DATA RECORDS:
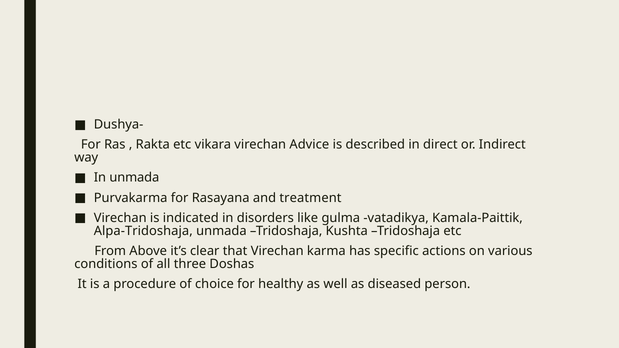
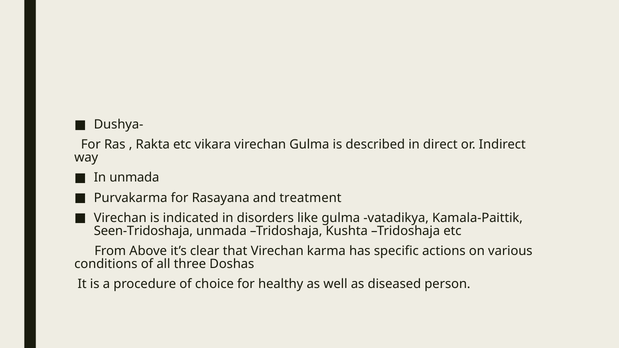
virechan Advice: Advice -> Gulma
Alpa-Tridoshaja: Alpa-Tridoshaja -> Seen-Tridoshaja
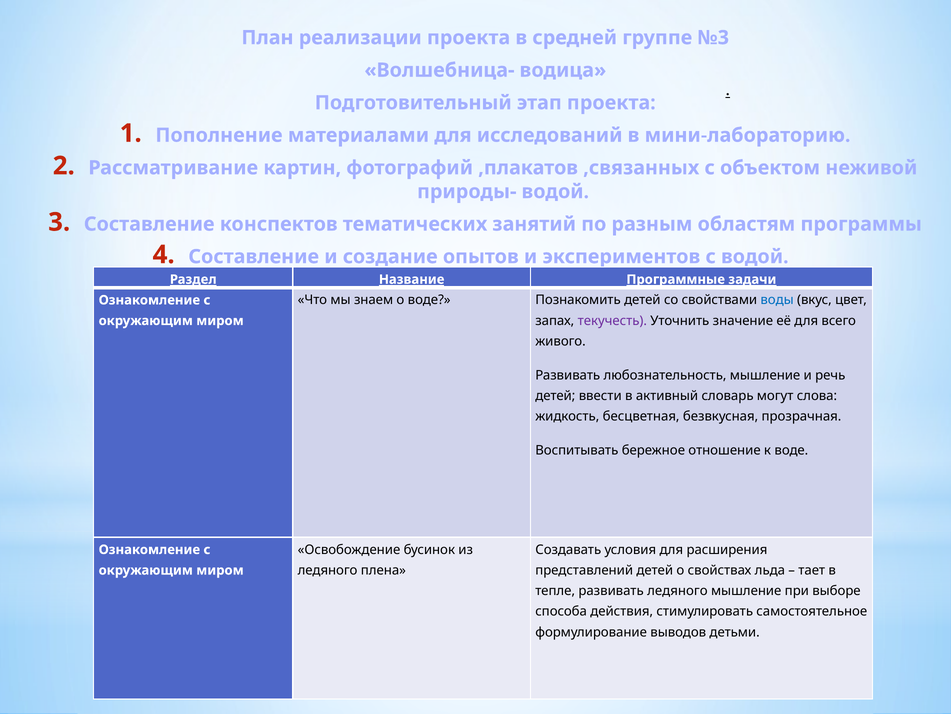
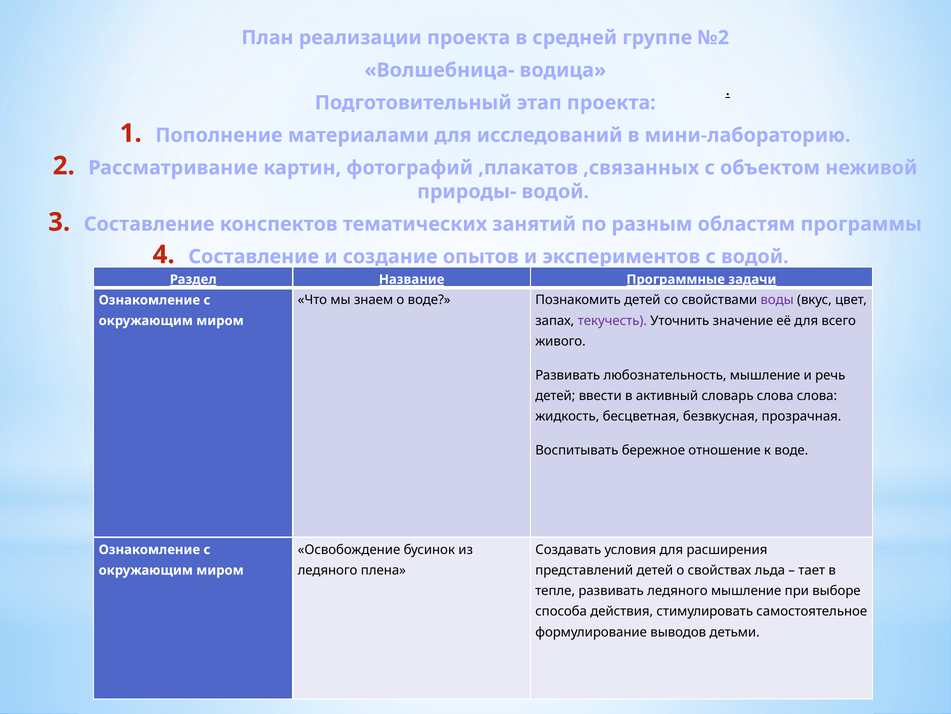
№3: №3 -> №2
воды colour: blue -> purple
словарь могут: могут -> слова
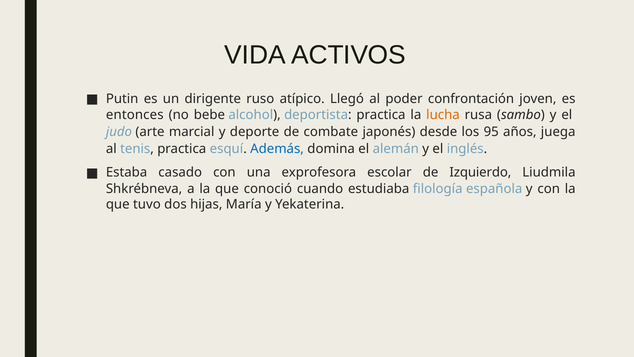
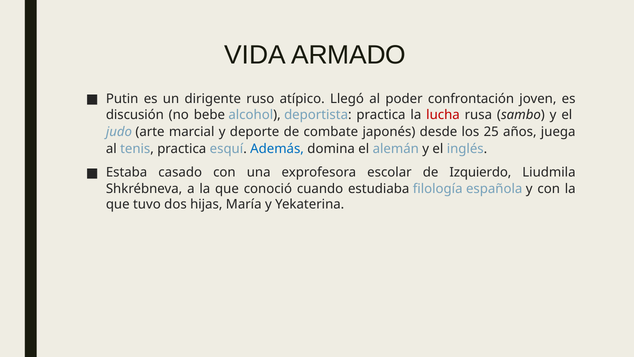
ACTIVOS: ACTIVOS -> ARMADO
entonces: entonces -> discusión
lucha colour: orange -> red
95: 95 -> 25
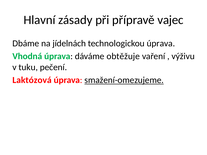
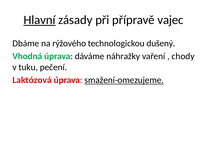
Hlavní underline: none -> present
jídelnách: jídelnách -> rýžového
technologickou úprava: úprava -> dušený
obtěžuje: obtěžuje -> náhražky
výživu: výživu -> chody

WORK REQUIRED:
Please copy the lines above word for word, leaving out the pictures.

FINISHED EXERCISE:
virechan Advice: Advice -> Gulma
Alpa-Tridoshaja: Alpa-Tridoshaja -> Seen-Tridoshaja
№3: №3 -> №2
воды colour: blue -> purple
словарь могут: могут -> слова
ACTIVOS: ACTIVOS -> ARMADO
entonces: entonces -> discusión
lucha colour: orange -> red
95: 95 -> 25
Hlavní underline: none -> present
jídelnách: jídelnách -> rýžového
technologickou úprava: úprava -> dušený
obtěžuje: obtěžuje -> náhražky
výživu: výživu -> chody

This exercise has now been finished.